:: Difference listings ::
★ ★ ★ ★ ★ ★ ★

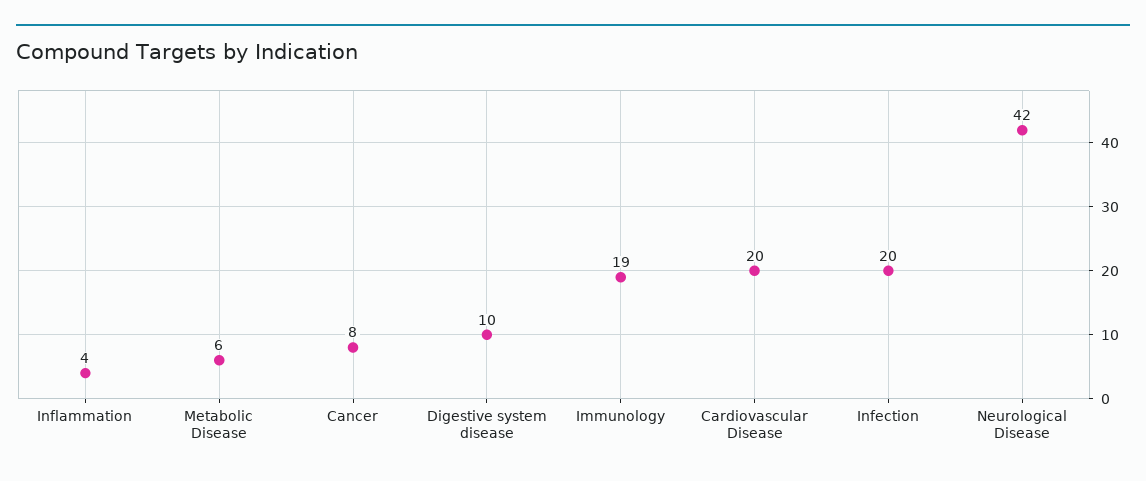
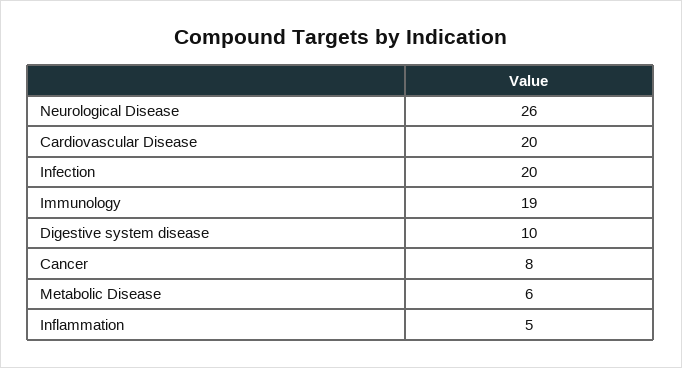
Inflammation: 4 -> 5
Neurological Disease: 42 -> 26

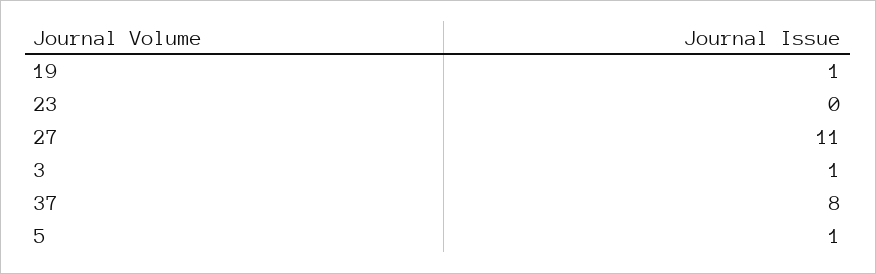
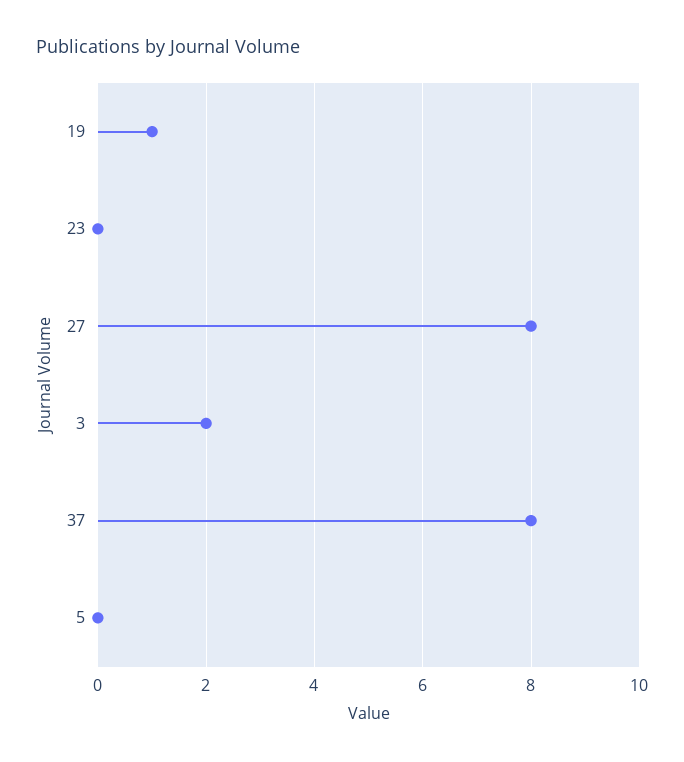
27: 11 -> 8
3: 1 -> 2
5: 1 -> 0

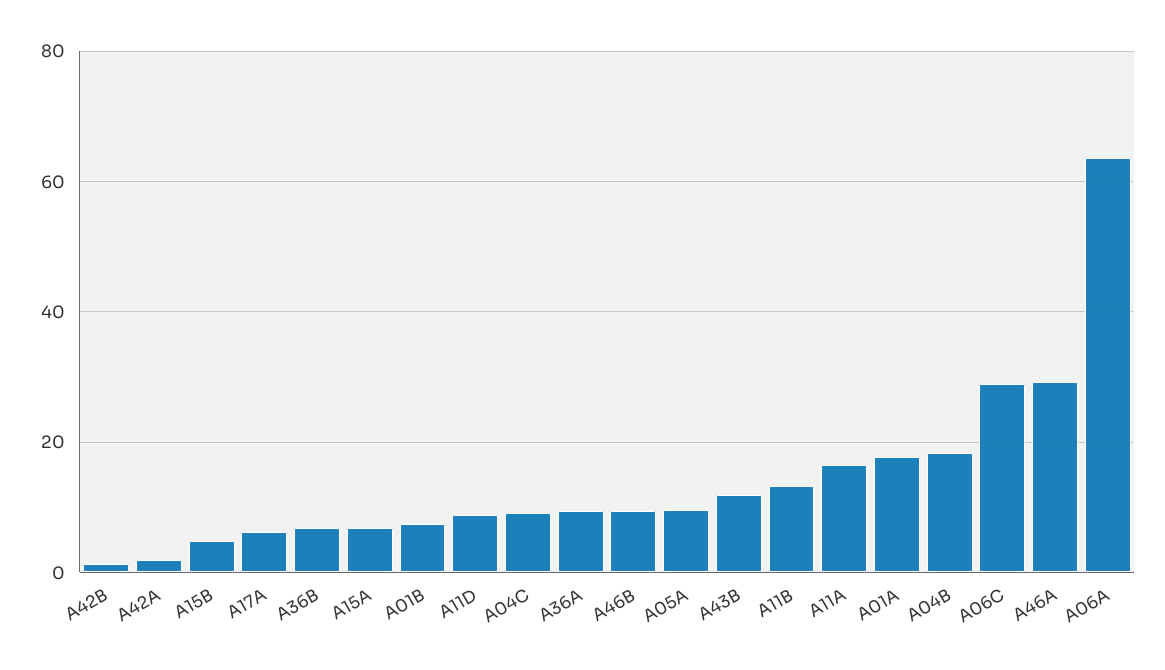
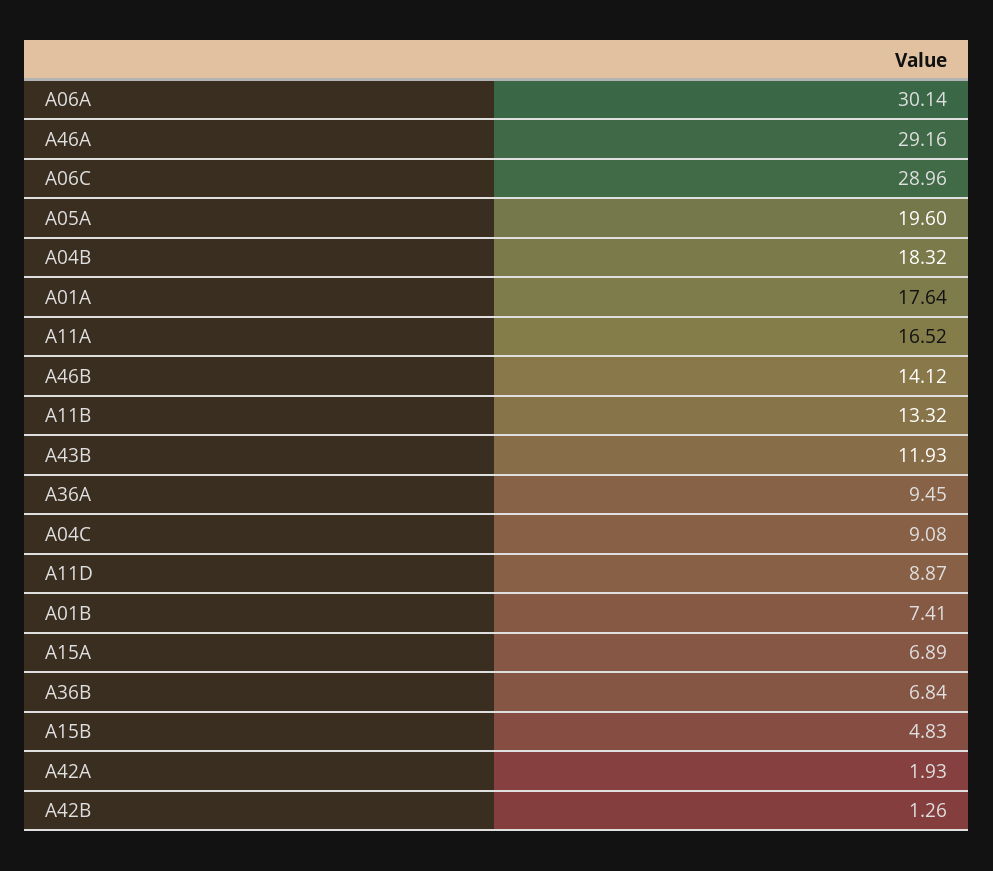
A17A: 6 -> none
A46B: 10 -> 14.12
A05A: 10 -> 19.6
A06A: 64 -> 30.14

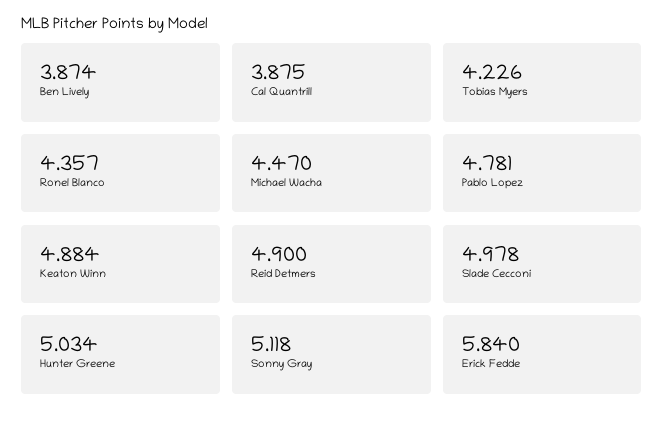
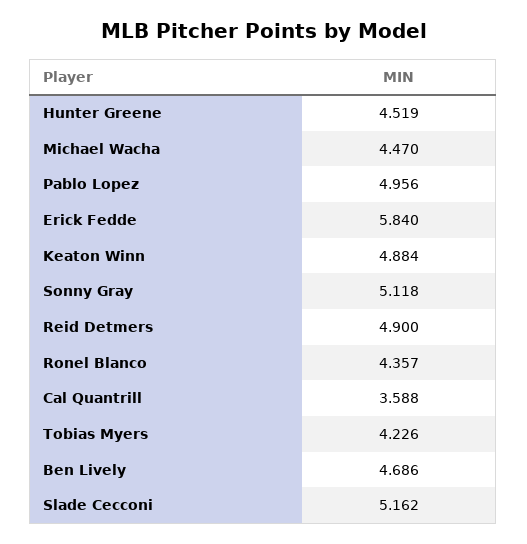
Ben Lively: 3.874 -> 4.686
Cal Quantrill: 3.875 -> 3.588
Pablo Lopez: 4.781 -> 4.956
Slade Cecconi: 4.978 -> 5.162
Hunter Greene: 5.034 -> 4.519

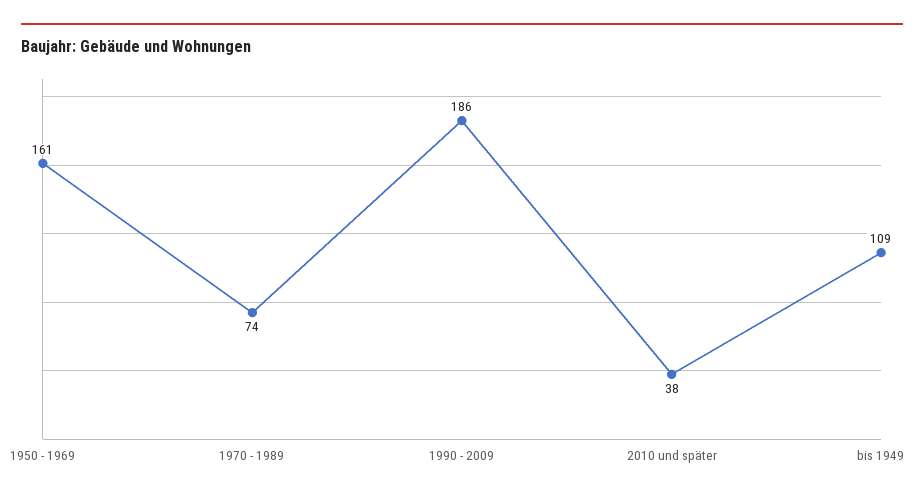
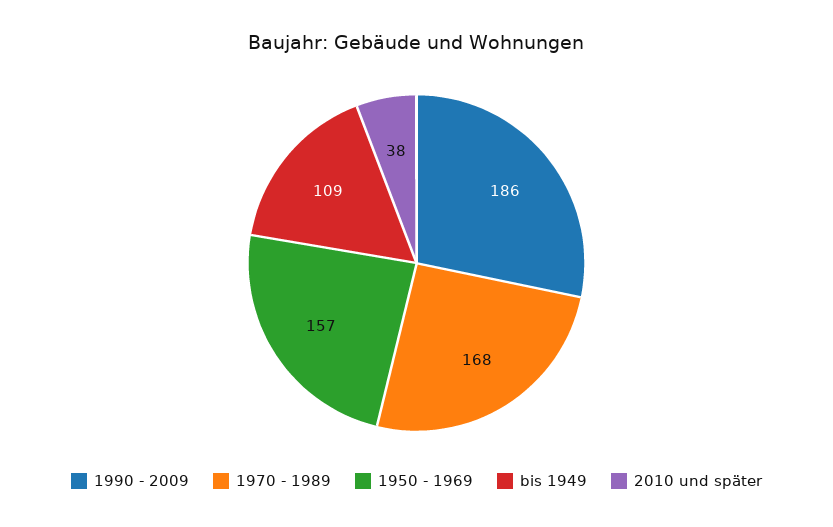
1950 - 1969: 161 -> 157
1970 - 1989: 74 -> 168

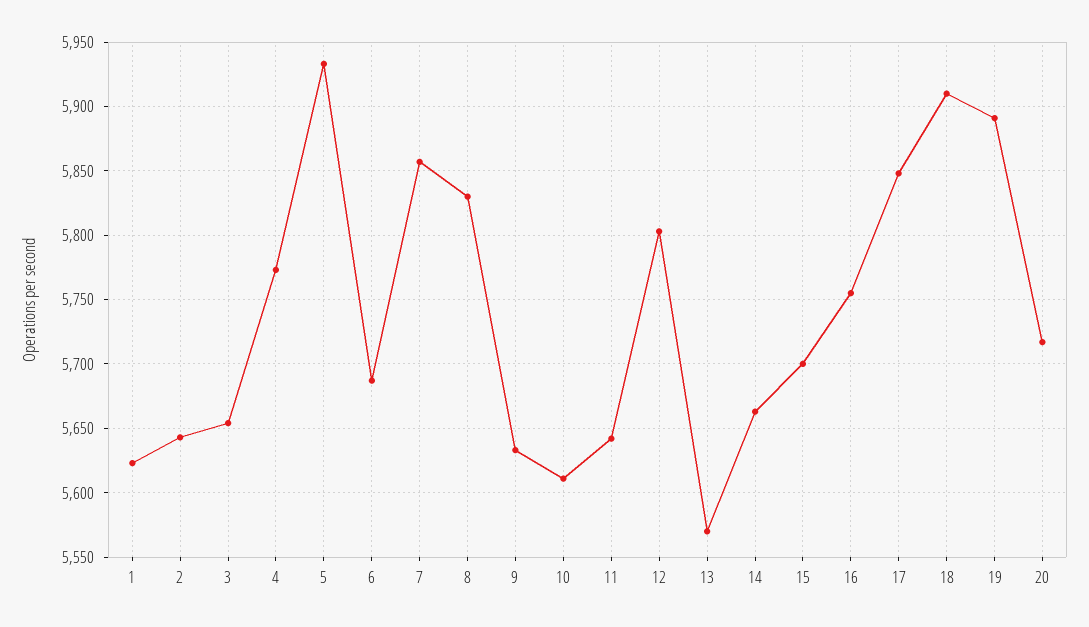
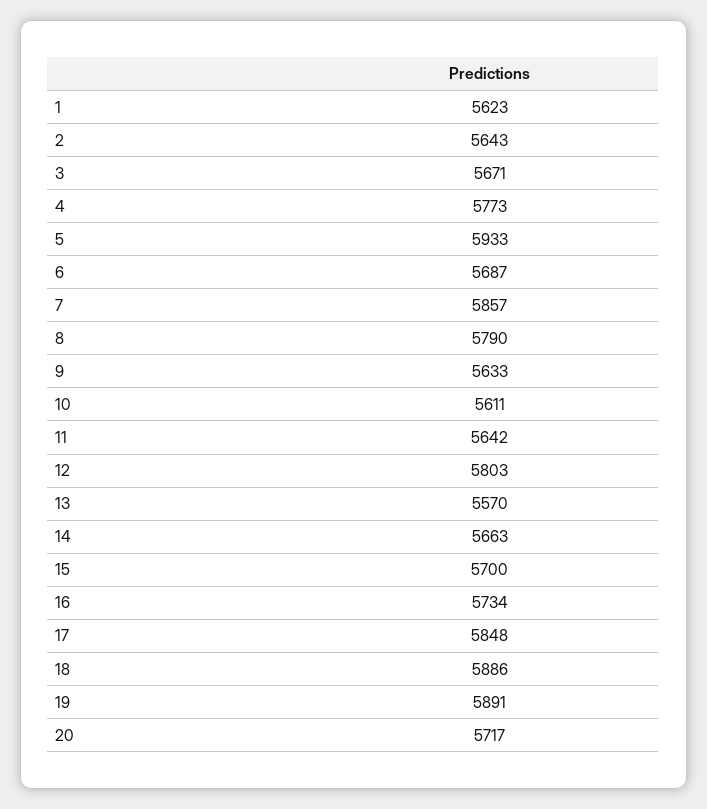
3: 5655 -> 5671
8: 5830 -> 5790
16: 5755 -> 5734
18: 5910 -> 5886

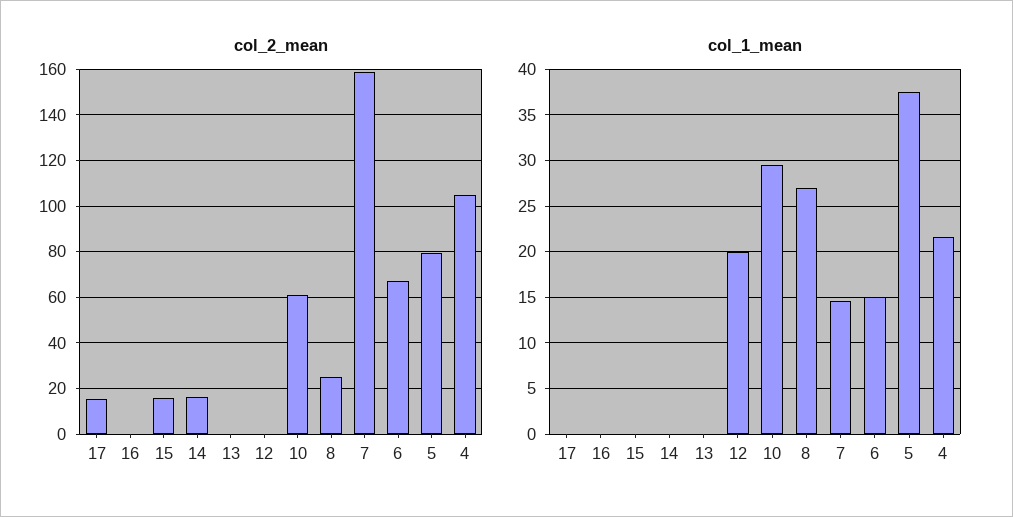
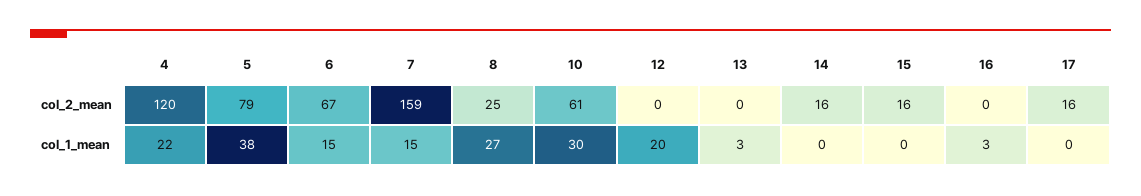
col_2_mean, 4: 105 -> 120
col_1_mean, 16: 0 -> 3
col_1_mean, 13: 0 -> 3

★ ★ ★ ★ ★ ★ ★

:: YOUR GOAL ::
Only the lines from the one that holds "A17A: 6 -> none" through the end of the records above should be printed again, exactly as they are. Leave out the pictures.

:: SOLUTION FOR THIS TASK ::
A17A: 6 -> none
A46B: 10 -> 14.12
A05A: 10 -> 19.6
A06A: 64 -> 30.14

Ben Lively: 3.874 -> 4.686
Cal Quantrill: 3.875 -> 3.588
Pablo Lopez: 4.781 -> 4.956
Slade Cecconi: 4.978 -> 5.162
Hunter Greene: 5.034 -> 4.519

1950 - 1969: 161 -> 157
1970 - 1989: 74 -> 168

3: 5655 -> 5671
8: 5830 -> 5790
16: 5755 -> 5734
18: 5910 -> 5886

col_2_mean, 4: 105 -> 120
col_1_mean, 16: 0 -> 3
col_1_mean, 13: 0 -> 3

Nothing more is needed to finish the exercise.